Tasks to complete:
1: In the HETA announcement, which organizations are named as HETA's lead integrator and partners?
2: Answer these questions from the HETA announcement:
(a) How many health facilities will HETA provide with power and connectivity at a minimum?
(b) How many public health facilities in sub-Saharan Africa lack reliable electricity?
(c) Who will be able to purchase the surplus electricity?

Today, at the U.S.-Africa Leaders Summit, the United States Agency for International Development (USAID) announced a Global Development Alliance, one of the largest in USAID history, the Health Electrification and Telecommunication Alliance (HETA). It is a five-year cooperative agreement that will invest USAID resources to leverage more than $150 million of additional private sector resources to install reliable, renewable power and provide mobile network and Internet access for at least 10,000 health facilities across sub-Saharan Africa. The announcement follows USAID Power Africa’s call for new business approaches based on the latest clean energy technology.

More than 100,000 public health facilities in sub-Saharan Africa lack access to reliable electricity and almost all of them lack access to an internet connection. Millions of people seeking care and treatment are at risk because they cannot depend on refrigeration for medical commodities like vaccines, the presence of lights for births or emergency surgeries at night, or the digital connectivity for communications and records management that modern medicine relies on. In short, insufficient power denies access to life-saving care.

U.S. company Abt is serving as lead integrator for HETA with partners RESOLVE, and founding private sector alliance partners bechtel.org

(Bechtel’s social enterprise), Orange, and 25 other companies, organizations, and foundations in the healthcare, energy, and telecommunications sectors.

Through this Alliance, and with dedicated design and operational support from USAID’s global health program, African government partners, and alliance members – health facilities will be outfitted to provide renewable energy and digital connectivity to improve healthcare service delivery and support U.S. commitments made at the United Nations General Assembly and last year’s United Nations 26th Climate Change Conference of Parties (COP26).

The systems will include solar, battery, and other innovative energy technology to provide reliable energy to the mobile networks and health facilities. The HETA model will generate surplus energy allowing nearby businesses and homes to purchase the excess electricity.

The sale of this extra power to the surrounding community will generate income to maintain the system and provide financial sustainability to establish the initiative as a formal program outside of USAID. Providing electricity access also creates hubs for local development, giving people access to the power and connectivity they need to start or grow businesses, stimulate incomes, and create new communities of connection. This will also help accelerate improvements in delivery of primary health care services, supporting advance of USAID global health program goals, aligned to primary health care focus countries announced this week.

HETA’s long-term vision looks beyond 10,000 facilities. Part of HETA’s mission is to design an alliance with a large number of partners that can continue beyond USAID funding support. USAID and its HETA alliance partners are already looking to build the funding base and governance structures to create this independent organization.

Source data:
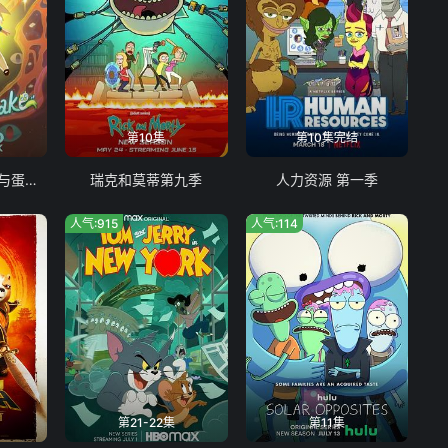
第10集
第10集完结
探险活宝：菲奥娜与蛋糕 第二季
瑞克和莫蒂第九季
人力资源 第一季
人气:915
人气:114
第21-22集
第11集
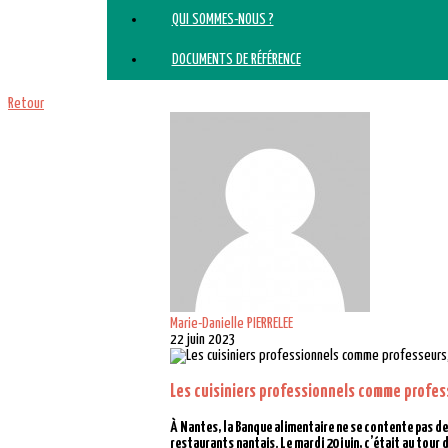
QUI SOMMES-NOUS ?
DOCUMENTS DE RÉFÉRENCE
Retour
Marie-Danielle PIERRELEE
22 juin 2023
Les cuisiniers professionnels comme profes
À Nantes, la Banque alimentaire ne se contente pas de 
restaurants nantais. Le mardi 20 juin, c’était au tour d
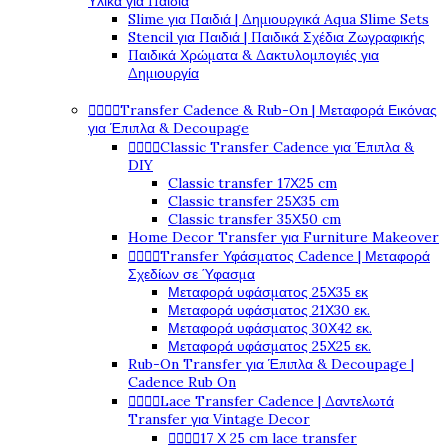
Υλικά για Παιδιά
Slime για Παιδιά | Δημιουργικά Aqua Slime Sets
Stencil για Παιδιά | Παιδικά Σχέδια Ζωγραφικής
Παιδικά Χρώματα & Δακτυλομπογιές για
Δημιουργία




Transfer Cadence & Rub-On | Μεταφορά Εικόνας
για Έπιπλα & Decoupage




Classic Transfer Cadence για Έπιπλα &
DIY
Classic transfer 17Χ25 cm
Classic transfer 25Χ35 cm
Classic transfer 35Χ50 cm
Home Decor Transfer για Furniture Makeover




Transfer Υφάσματος Cadence | Μεταφορά
Σχεδίων σε Ύφασμα
Μεταφορά υφάσματος 25Χ35 εκ
Μεταφορά υφάσματος 21Χ30 εκ.
Μεταφορά υφάσματος 30Χ42 εκ.
Μεταφορά υφάσματος 25Χ25 εκ.
Rub-On Transfer για Έπιπλα & Decoupage |
Cadence Rub On




Lace Transfer Cadence | Δαντελωτά
Transfer για Vintage Decor




17 Χ 25 cm lace transfer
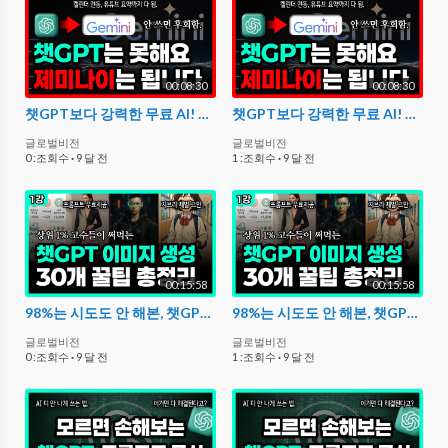
00:08:30
00:08:30
챗GPT보다 강력한 무료 AI! 제미나이 기능 총정리 [ChatGPT vs Gemini]
챗GPT보다 강력한 무료 AI! 제미나이 기능 총정리 [ChatGPT vs Gemini]
글로벌비전
글로벌비전
0 :조회수
·
9 달 전
1 :조회수
·
9 달 전
00:15:58
00:15:58
98%는 시도도 안 해본, 챗GPT 이미지 ‘제대로’ 써먹는 30가지 방법
98%는 시도도 안 해본, 챗GPT 이미지 ‘제대로’ 써먹는 30가지 방법
글로벌비전
글로벌비전
0 :조회수
·
9 달 전
1 :조회수
·
9 달 전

Answers to the tasks:
1: Abt (lead integrator), RESOLVE, bechtel.org (Bechtel's social enterprise), and Orange.

2:
(a) At least 10,000 health facilities across sub-Saharan Africa.
(b) More than 100,000.
(c) Nearby businesses and homes.